There is roughly an eight-month gap between our two cats. We introduced Mr. Bean slowly after a two-week transition. When we first let them loose together; they played like maniacs for four hours straight. We rejoiced in the thought of kitties cuddling each other blissfully on the couch of an evening when we returned home from work. Macy even extended her fastidious grooming session to include a tidy up of Bean’s face; this is nice, we thought.
But feline relationships are complicated.
They are not like dogs. They do not ‘think’ in packs, however they certainly have a sense of hierarchy and despite the hype, they are also social creatures. Gasp. Yes, cats do enjoy the company of other cats. But it is complicated, isn’t that why we love them?

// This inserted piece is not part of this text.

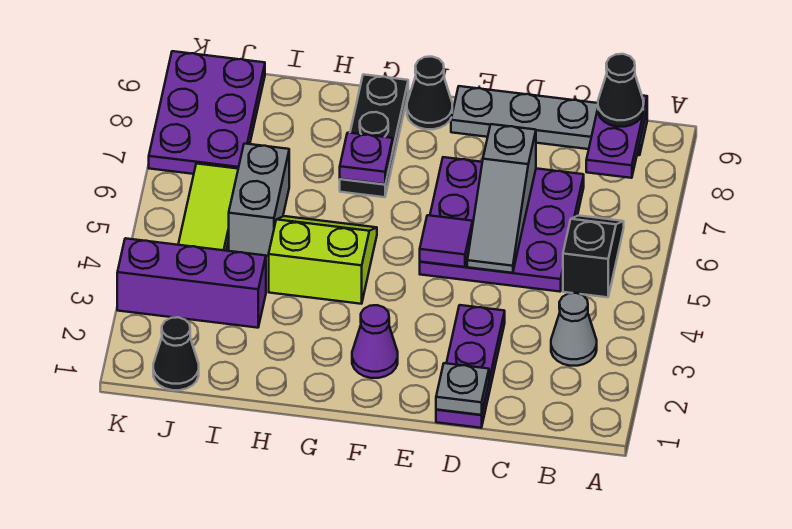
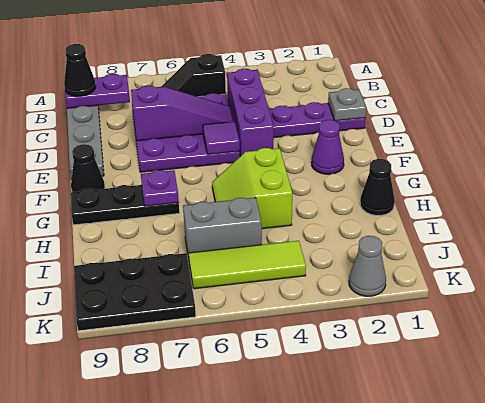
grey 1x1 cone [551,293,597,366] -> grey 1x1 cone moved to [349,236,386,296]
grey 1x3 slope [467,124,536,273] -> purple 1x3 slope [131,86,234,141]
purple 1x3 brick [117,238,266,328] -> purple 1x3 brick moved to [227,69,274,156]
black 1x1 cone [153,317,199,390] -> black 1x1 cone moved to [360,159,395,216]
purple 2x3 plate [149,51,265,174] -> black 2x3 plate [74,253,196,331]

One of the reasons people assume cats are antisocial is because they hunt alone. In the world of hunting mammals, cats are pretty small – their prey is smaller still. Therefore there is not advantage to hunting together, what are they going to do, share a lizard? Now let’s turn to our vagabond friends, the street cats. They will band together to form groups. Within that group there is a structure, some cats dominate, some seem content to never vie for the position of top cat. Although, ‘top cat’ may be the wrong title, as there are often several cats in a large colony who could be classed as top cat, their position in the hierarchy often shifts subtly.
So it will come as no surprise when I tell you that occasionally I see these seemingly fearless street cats creep out of my exclusively indoor, lap cats.
Yes. It is not all roses between my cats. Sometimes they will be cuddled up on the couch together, will play with toys together and will hide together when that dreaded, life sucking monster that is the vacuum cleaner, rears it’s ugly head.